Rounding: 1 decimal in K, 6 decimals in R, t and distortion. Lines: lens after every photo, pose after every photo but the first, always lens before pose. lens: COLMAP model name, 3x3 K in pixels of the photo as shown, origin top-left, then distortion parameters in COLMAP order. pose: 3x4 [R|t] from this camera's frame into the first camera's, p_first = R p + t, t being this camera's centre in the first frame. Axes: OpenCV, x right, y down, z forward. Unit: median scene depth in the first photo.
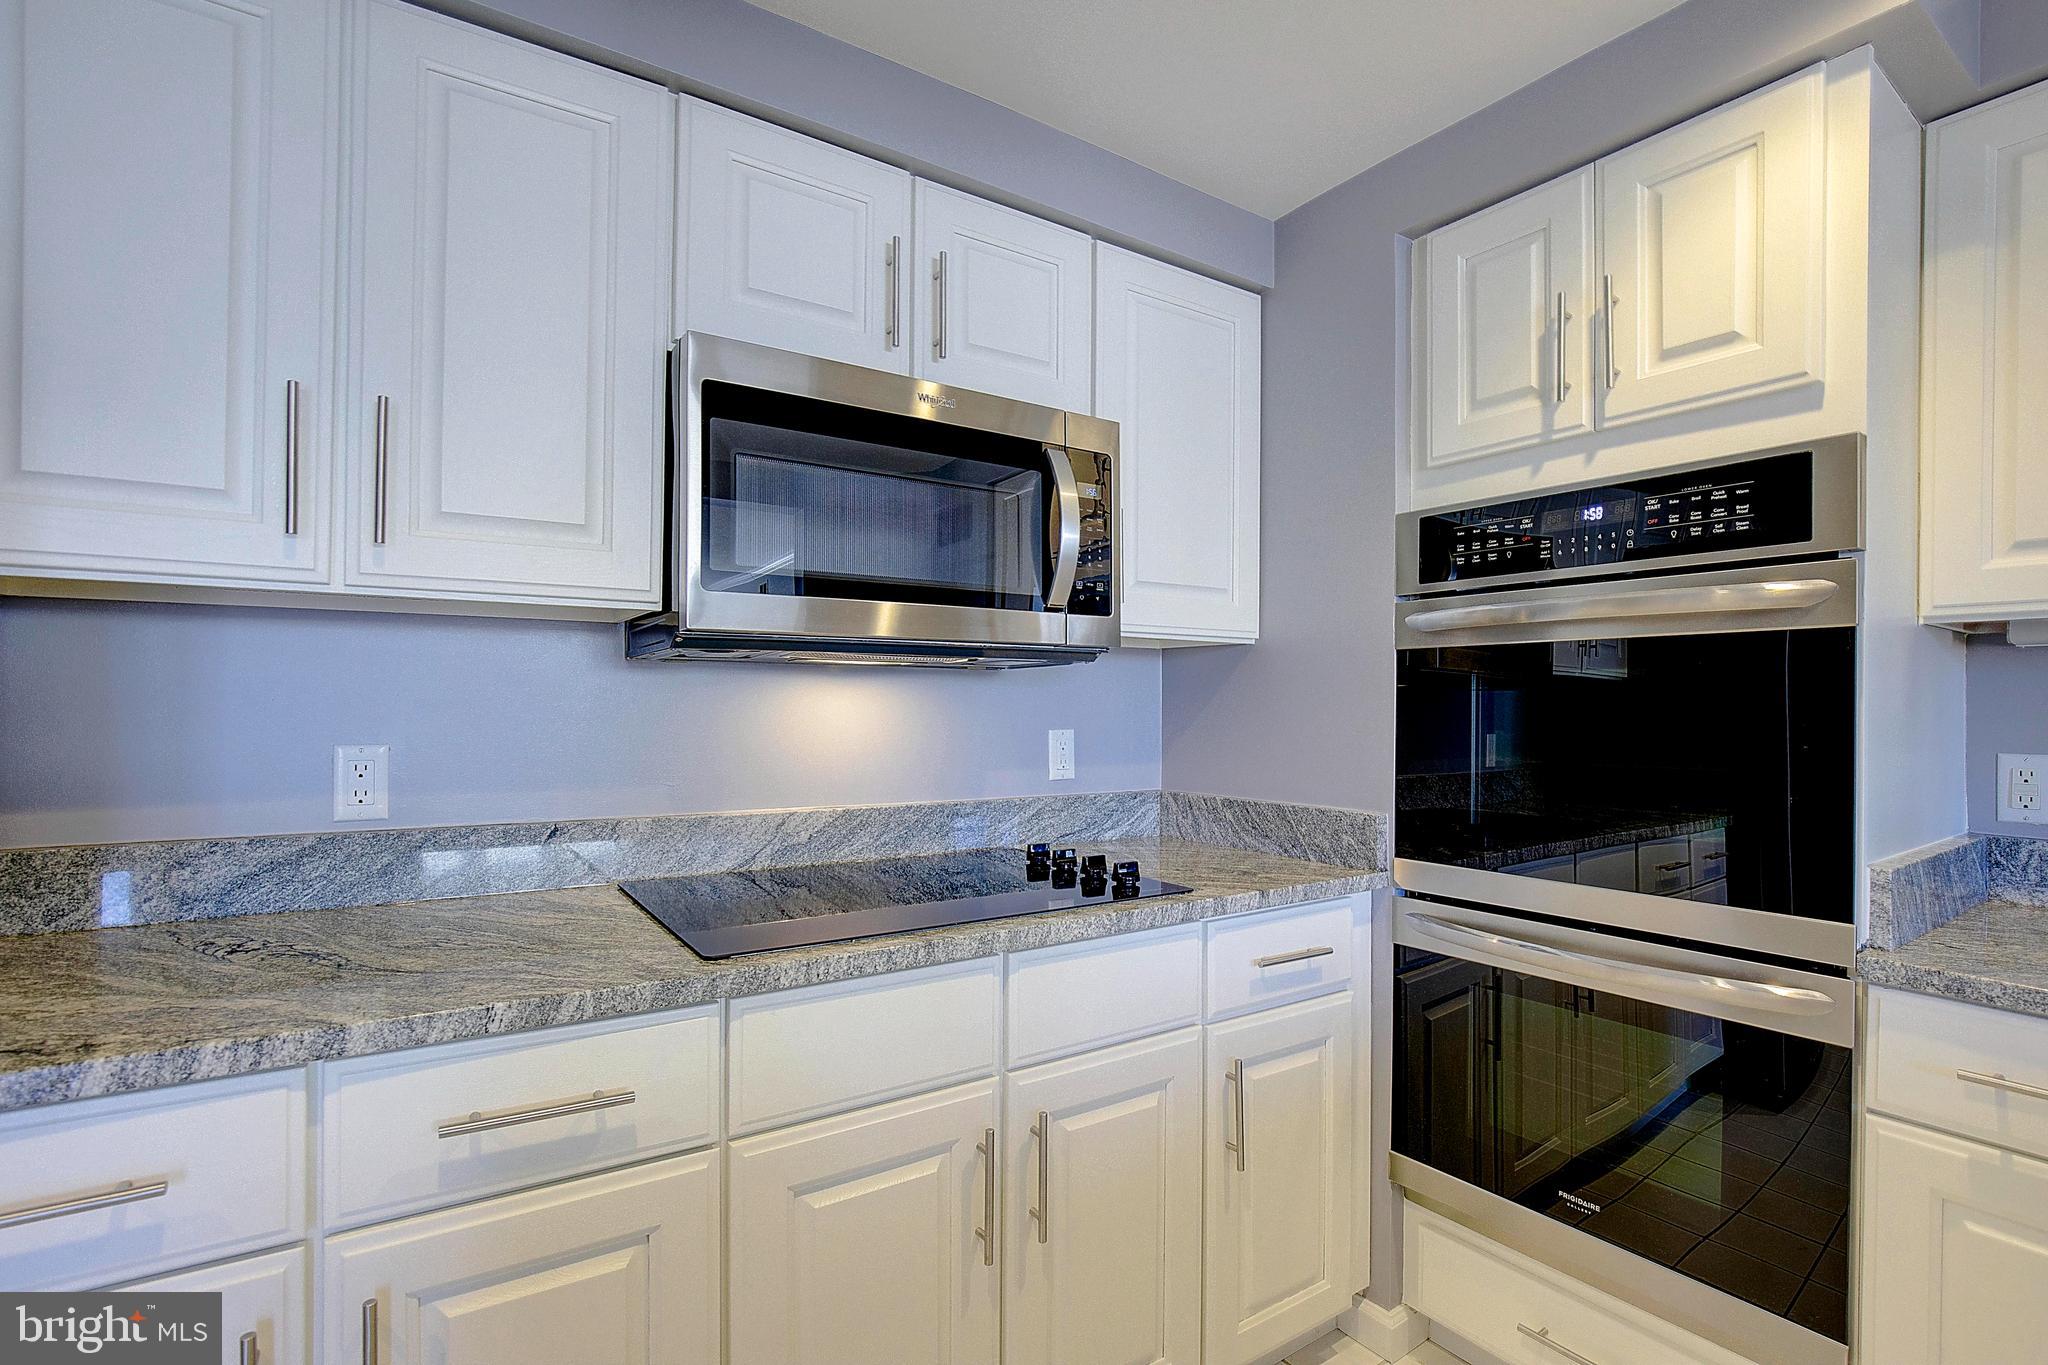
lens RADIAL K [[959.0, 0, 1065.8], [0, 959.0, 695.7], [0, 0, 1]] dist [-0.012627, 0.000882]
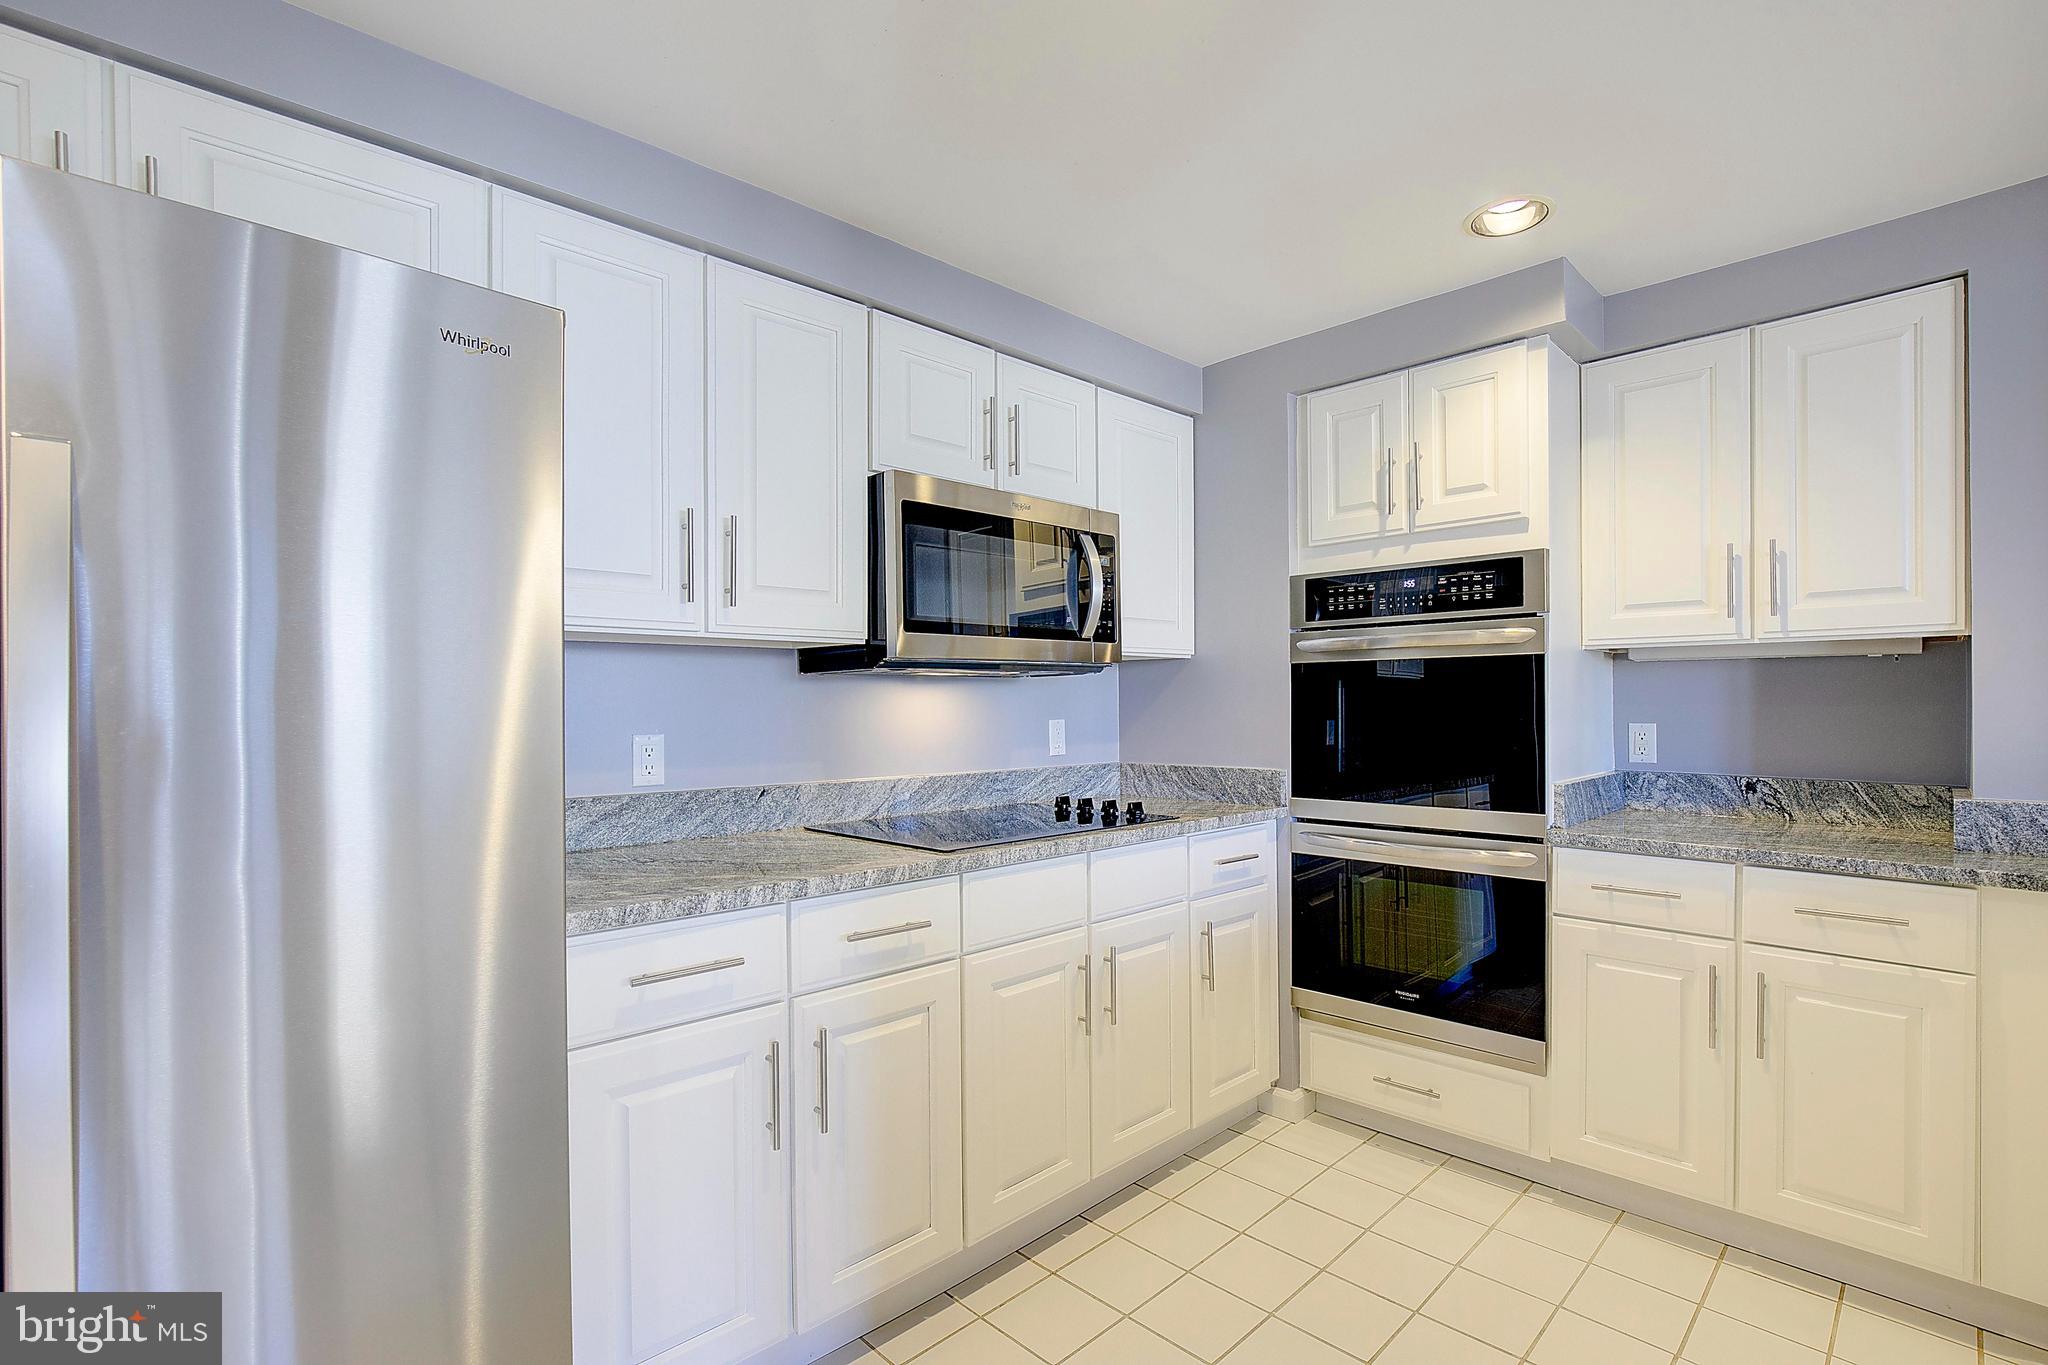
lens RADIAL K [[959.0, 0, 1073.5], [0, 959.0, 690.4], [0, 0, 1]] dist [-0.012627, 0.000882]
pose [[0.981465, -0.010042, 0.191378, -0.346223], [0.010370, 0.999946, -0.000708, -0.007934], [-0.191360, 0.002679, 0.981516, -0.529129]]
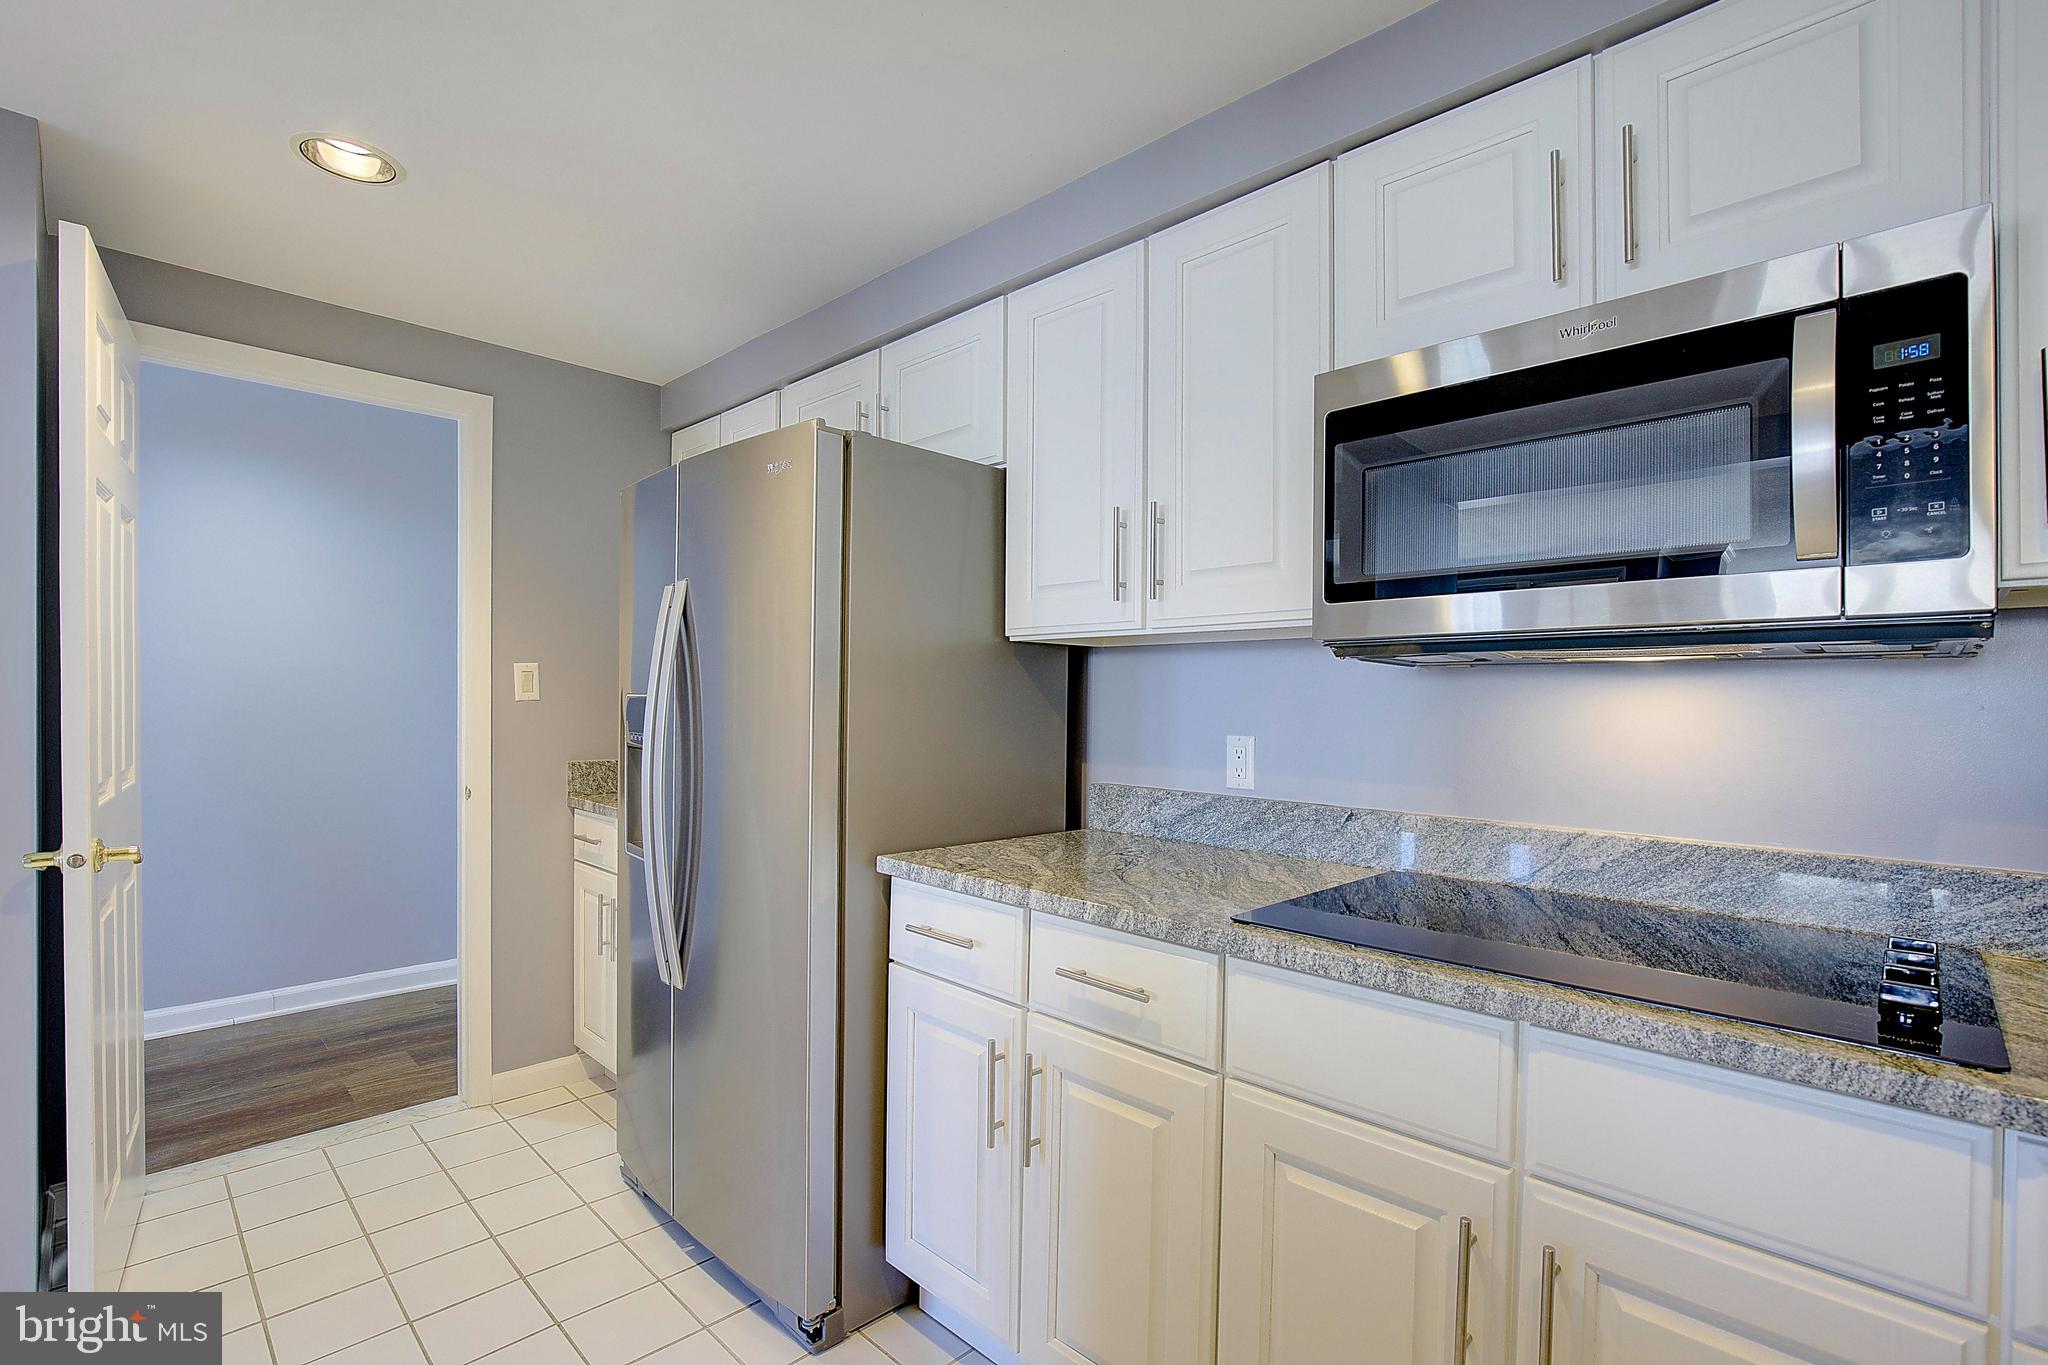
lens RADIAL K [[959.0, 0, 1025.6], [0, 959.0, 693.7], [0, 0, 1]] dist [-0.012627, 0.000882]
pose [[0.185195, -0.011179, -0.982638, 0.549192], [-0.002797, 0.999925, -0.011903, 0.006695], [0.982698, 0.004953, 0.185149, 0.385539]]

[Work order] The entries above are to be retyped exactly, with each picture left out.

[Task answer]
Rounding: 1 decimal in K, 6 decimals in R, t and distortion. Lines: lens after every photo, pose after every photo but the first, always lens before pose. lens: COLMAP model name, 3x3 K in pixels of the photo as shown, origin top-left, then distortion parameters in COLMAP order. pose: 3x4 [R|t] from this camera's frame into the first camera's, p_first = R p + t, t being this camera's centre in the first frame. Axes: OpenCV, x right, y down, z forward. Unit: median scene depth in the first photo.
lens RADIAL K [[959.0, 0, 1065.8], [0, 959.0, 695.7], [0, 0, 1]] dist [-0.012627, 0.000882]
lens RADIAL K [[959.0, 0, 1073.5], [0, 959.0, 690.4], [0, 0, 1]] dist [-0.012627, 0.000882]
pose [[0.981465, -0.010042, 0.191378, -0.346223], [0.010370, 0.999946, -0.000708, -0.007934], [-0.191360, 0.002679, 0.981516, -0.529129]]
lens RADIAL K [[959.0, 0, 1025.6], [0, 959.0, 693.7], [0, 0, 1]] dist [-0.012627, 0.000882]
pose [[0.185195, -0.011179, -0.982638, 0.549192], [-0.002797, 0.999925, -0.011903, 0.006695], [0.982698, 0.004953, 0.185149, 0.385539]]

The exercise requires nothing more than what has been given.